* _Required work_: If a line below falls between the line with "( Schwertbrüderorden )und" and the line with "från den övervakning som FRA kommer kunna", or is one of those two, output it exactly; output nothing else and no pictures.

* _Source records_:
--

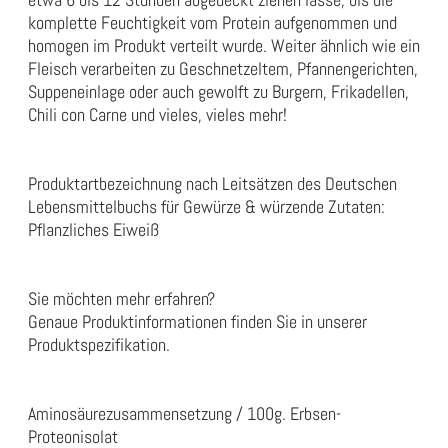
komplette Feuchtigkeit vom Protein aufgenommen und
homogen im Produkt verteilt wurde. Weiter ähnlich wie ein
Fleisch verarbeiten zu Geschnetzeltem, Pfannengerichten,
Suppeneinlage oder auch gewolft zu Burgern, Frikadellen,
Chili con Carne und vieles, vieles mehr!
Produktartbezeichnung nach Leitsätzen des Deutschen
Lebensmittelbuchs für Gewürze & würzende Zutaten:
Pflanzliches Eiweiß
Sie möchten mehr erfahren?
Genaue Produktinformationen finden Sie in unserer
Produktspezifikation
.
Aminosäurezusammensetzung / 100g. Erbsen-
Proteonisolat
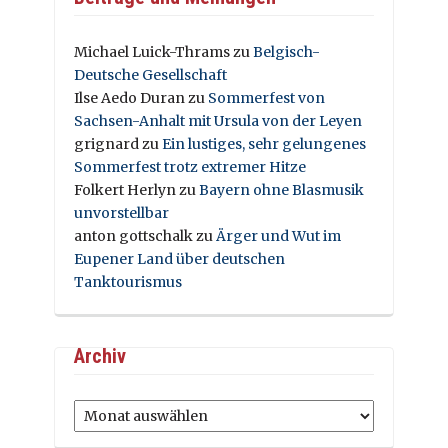
Michael Luick-Thrams
zu
Belgisch-
Deutsche Gesellschaft
Ilse Aedo Duran
zu
Sommerfest von
Sachsen-Anhalt mit Ursula von der Leyen
grignard
zu
Ein lustiges, sehr gelungenes
Sommerfest trotz extremer Hitze
Folkert Herlyn
zu
Bayern ohne Blasmusik
unvorstellbar
anton gottschalk
zu
Ärger und Wut im
Eupener Land über deutschen
Tanktourismus
Archiv
Archiv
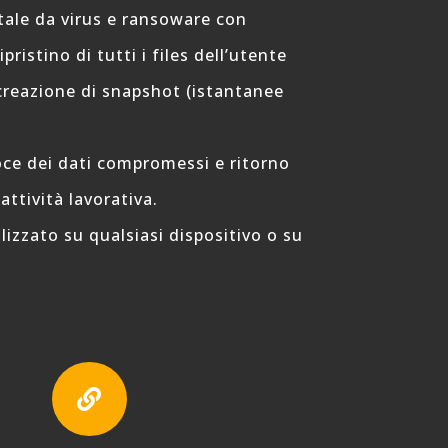
tale da virus e ransoware con
ripristino di tutti i files dell’utente
creazione di snapshot (istantanee
oce dei dati compromessi e ritorno
attività lavorativa.
izzato su qualsiasi dispositivo o su

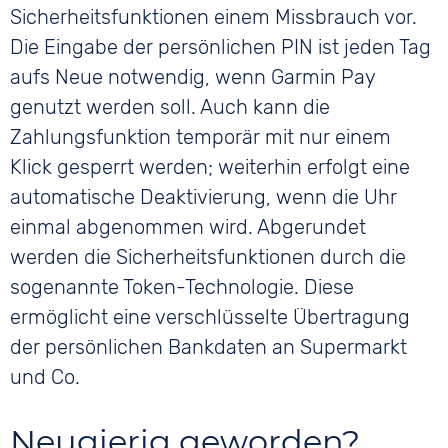
Sicherheitsfunktionen einem Missbrauch vor.
Die Eingabe der persönlichen PIN ist jeden Tag
aufs Neue notwendig, wenn Garmin Pay
genutzt werden soll. Auch kann die
Zahlungsfunktion temporär mit nur einem
Klick gesperrt werden; weiterhin erfolgt eine
automatische Deaktivierung, wenn die Uhr
einmal abgenommen wird. Abgerundet
werden die Sicherheitsfunktionen durch die
sogenannte Token-Technologie. Diese
ermöglicht eine verschlüsselte Übertragung
der persönlichen Bankdaten an Supermarkt
und Co.
Neugierig geworden?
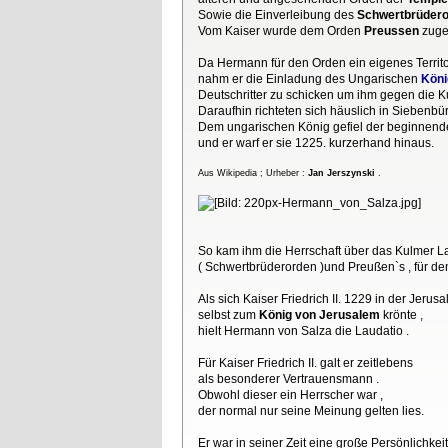
Sowie die Einverleibung des
Schwertbrüder
Vom Kaiser wurde dem Orden
Preussen
zuge
Da Hermann für den Orden ein eigenes Territo
nahm er die Einladung des Ungarischen
Köni
Deutschritter zu schicken um ihm gegen die K
Daraufhin richteten sich häuslich in Siebenbür
Dem ungarischen König gefiel der beginnende 
und er warf er sie 1225. kurzerhand hinaus.
Aus Wikipedia ; Urheber :
Jan Jerszynski
.
So kam ihm die Herrschaft über das Kulmer La
( Schwertbrüderorden )und Preußen`s , für de
Als sich Kaiser Friedrich II. 1229 in der Jerus
selbst zum
König von Jerusalem
krönte ,
hielt Hermann von Salza die Laudatio .
Für Kaiser Friedrich II. galt er zeitlebens
als besonderer Vertrauensmann .
Obwohl dieser ein Herrscher war ,
der normal nur seine Meinung gelten lies.
Er war in seiner Zeit eine große Persönlichkeit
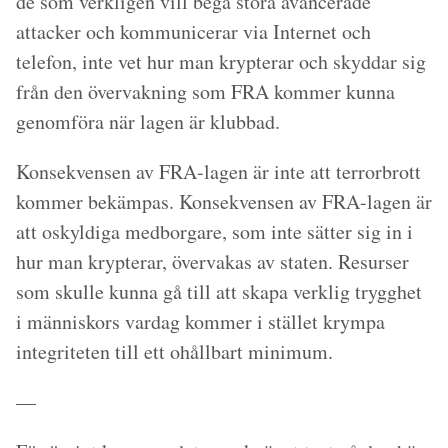
de som verkligen vill begå stora avancerade
attacker och kommunicerar via Internet och
telefon, inte vet hur man krypterar och skyddar sig
från den övervakning som FRA kommer kunna
genomföra när lagen är klubbad.
Konsekvensen av FRA-lagen är inte att terrorbrott
kommer bekämpas. Konsekvensen av FRA-lagen är
att oskyldiga medborgare, som inte sätter sig in i
hur man krypterar, övervakas av staten. Resurser
som skulle kunna gå till att skapa verklig trygghet
i människors vardag kommer i stället krympa
integriteten till ett ohållbart minimum.
—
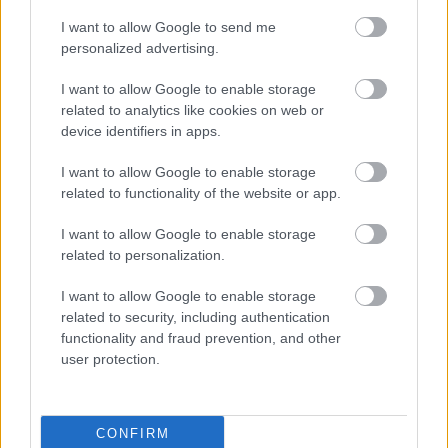
I want to allow Google to send me
personalized advertising.
ΤΖΕΝΗ ΖΑΧΑΡΟΠΟΥΛΟΥ
I want to allow Google to enable storage
Σχετικά άρθρα
related to analytics like cookies on web or
device identifiers in apps.
I want to allow Google to enable storage
O Ταμτάκος είναι ο πρώτος super
related to functionality of the website or app.
ήρωας μας
I want to allow Google to enable storage
related to personalization.
Οι viral στιγμές του Βασίλη Λεβέντη
I want to allow Google to enable storage
related to security, including authentication
functionality and fraud prevention, and other
user protection.
CONFIRM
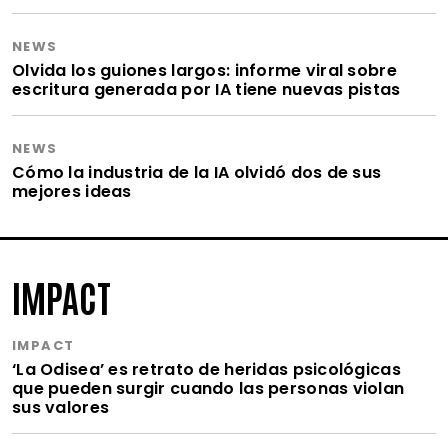
NEWS
Olvida los guiones largos: informe viral sobre
escritura generada por IA tiene nuevas pistas
NEWS
Cómo la industria de la IA olvidó dos de sus
mejores ideas
IMPACT
IMPACT
‘La Odisea’ es retrato de heridas psicológicas
que pueden surgir cuando las personas violan
sus valores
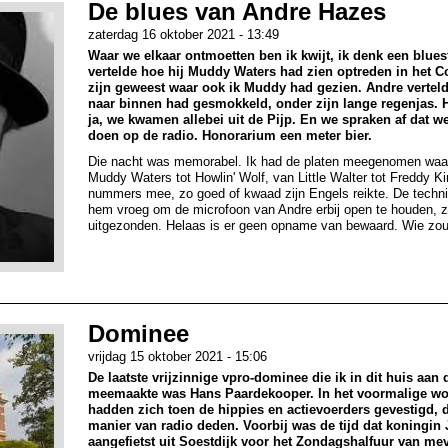
De blues van Andre Hazes
zaterdag 16 oktober 2021 - 13:49
Waar we elkaar ontmoetten ben ik kwijt, ik denk een bluesf
vertelde hoe hij Muddy Waters had zien optreden in het 
zijn geweest waar ook ik Muddy had gezien. Andre vertel
naar binnen had gesmokkeld, onder zijn lange regenjas. H
ja, we kwamen allebei uit de Pijp. En we spraken af dat 
doen op de radio. Honorarium een meter bier.
Die nacht was memorabel. Ik had de platen meegenomen waa
Muddy Waters tot Howlin' Wolf, van Little Walter tot Freddy K
nummers mee, zo goed of kwaad zijn Engels reikte. De techni
hem vroeg om de microfoon van Andre erbij open te houden, zo
uitgezonden. Helaas is er geen opname van bewaard. Wie zou
Dominee
vrijdag 15 oktober 2021 - 15:06
De laatste vrijzinnige vpro-dominee die ik in dit huis a
meemaakte was Hans Paardekooper. In het voormalige wo
hadden zich toen de hippies en actievoerders gevestigd, 
manier van radio deden. Voorbij was de tijd dat koningin
aangefietst uit Soestdijk voor het Zondagshalfuur van me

--

* _Solution to the problem_:
( Schwertbrüderorden )und Preußen`s , für de
Als sich Kaiser Friedrich II. 1229 in der Jerus
selbst zum
König von Jerusalem
krönte ,
hielt Hermann von Salza die Laudatio .
Für Kaiser Friedrich II. galt er zeitlebens
als besonderer Vertrauensmann .
Obwohl dieser ein Herrscher war ,
der normal nur seine Meinung gelten lies.
Er war in seiner Zeit eine große Persönlichkeit
de som verkligen vill begå stora avancerade
attacker och kommunicerar via Internet och
telefon, inte vet hur man krypterar och skyddar sig
från den övervakning som FRA kommer kunna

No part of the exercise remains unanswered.